> _Exercise description_
Scan the entries below for the word "your". Copy out every line in which it occurs.
>>>
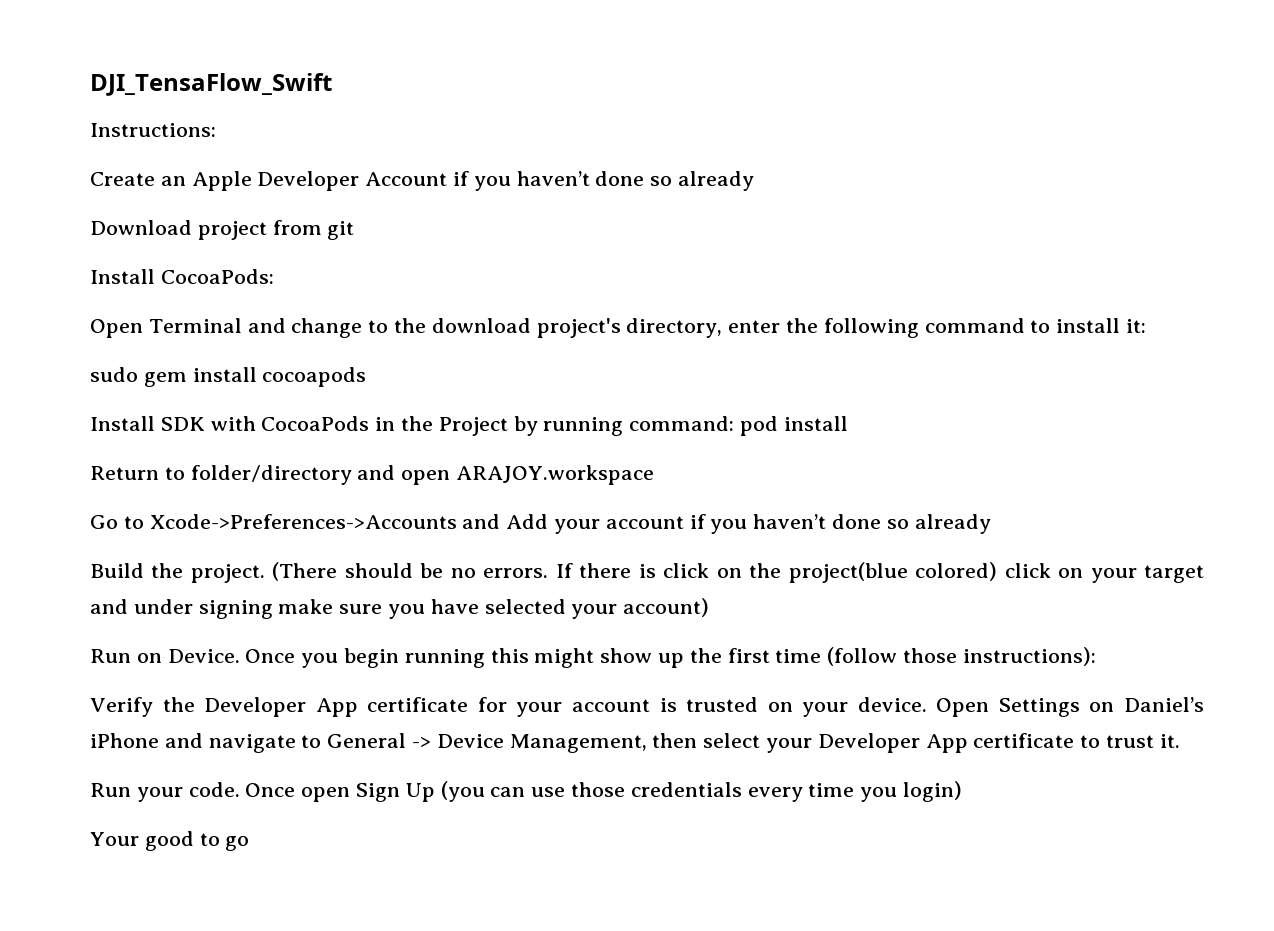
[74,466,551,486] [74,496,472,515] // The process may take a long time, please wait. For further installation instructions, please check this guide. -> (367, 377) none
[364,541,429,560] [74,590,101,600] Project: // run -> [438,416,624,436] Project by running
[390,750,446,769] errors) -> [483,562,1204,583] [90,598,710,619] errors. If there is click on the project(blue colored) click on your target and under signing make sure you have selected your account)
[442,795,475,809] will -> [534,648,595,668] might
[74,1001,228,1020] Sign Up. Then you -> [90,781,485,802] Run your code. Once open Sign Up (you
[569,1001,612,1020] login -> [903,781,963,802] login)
<<<
> _Result for this exercise_
[390,750,446,769] errors) -> [483,562,1204,583] [90,598,710,619] errors. If there is click on the project(blue colored) click on your target and under signing make sure you have selected your account)
[74,1001,228,1020] Sign Up. Then you -> [90,781,485,802] Run your code. Once open Sign Up (you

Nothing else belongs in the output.